Some investing fees are flat. Others are based on percentages. And still others are set around a fixed annual fee.
What do they all have in common? No one likes paying fees—especially when they chip away at your hard-earned savings.
A passively managed portfolio, like the one you can create with Dvdendo, will have lower fees than traditional service providers. That’s because our automated process leverages the efficiency of modern technology to pass along cost savings to you.
Still, there are some situations where you can’t avoid fees like your employer’s 401(k) plan or an actively managed account. If you want to minimize high investment fees, you need to understand how fees and commissions work.
Many people don’t realize the amount they’re paying on fees associated with account management, maintenance, and administration. These fees can range from an opening/cancellation fee to a fee for sending a paper statement via the postal service.
The best thing you can do to keep these fees in check is to ask questions. Lots of them. If you are unsure where to start, simply call up the financial institution where your money is held. You may be surprised at the suggestions you get when you ask, “How can I reduce my fees?” And it may be enlightening to learn about hidden or unexpected fees, like low account balances or inactivity.
Another important person to check in with is your HR representative if your investment account is through work. This person can help you find out about fees associated with your 401(k) plan. For example, you should find out which fees, if any, your employer is paying on your behalf and which ones are deducted from your assets. (A good rule of thumb for retirement accounts is to keep your total costs for fees below 1 percent annually.)
Your employee benefit package may also give you limited access to an investment advisor or other financial guidance. Take advantage of these services, especially if the costs are passed along to you. In essence, it’s money you’ve already spent!
Commissions are flat amounts incurred for every investment trade. Unlike fees, it can be difficult to maneuver or negotiate your way out of paying commissions. But in general the level of personalized service associated with your account can greatly influence the commission amount.
Several online brokers, for example, typically charge between $5 and $10 per trade. That might not seem like much, but when multiplied over hundreds of trades, those commissions can add up very quickly.
One way to streamline commissions is to seek investments that offer free or low-cost rebalancing and reinvesting. Rebalancing takes the protection that diversification offers even further—but it’s not always the easiest thing to do on your own. Tracking drift in each asset class and trading your portfolio on your own can be both time-consuming and expensive. Fortunately, Dvdendo, does all of this for you as a fundamental feature of our service.

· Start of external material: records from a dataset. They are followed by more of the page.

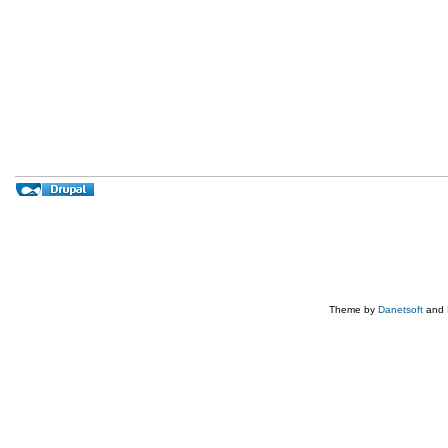
Theme by
Danetsoft
and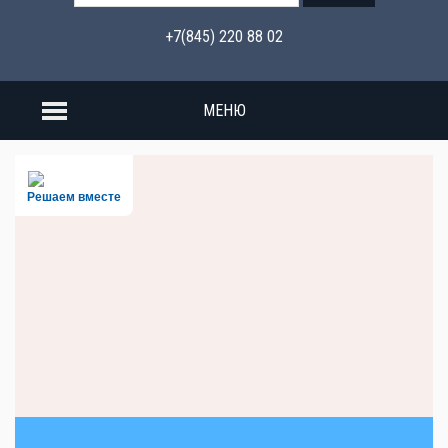
+7(845) 220 88 02
МЕНЮ
Решаем вместе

Another option is to consider commission-free ETFs (exchange traded funds). ETFs balance minimal risk exposure with maximum liquidity, making them an affordable and attractive option for investors with limited assets.
In may sound simple, but the key to profitable investing is to earn more from your returns than you have pay in fees and commissions to get that return.
Consider, too, that sometimes you have to spend money to make money. A typical charge for a professional financial advisor is around 1%. However, this person can save you much more than that by doing the research and recommendations necessary to avoid high investing fees.
Keep in mind as well that you are investing for the long run. A savings of even 1% in fees, properly invested over the course of your career, could earn you tens to hundreds of thousands of dollars upon retirement!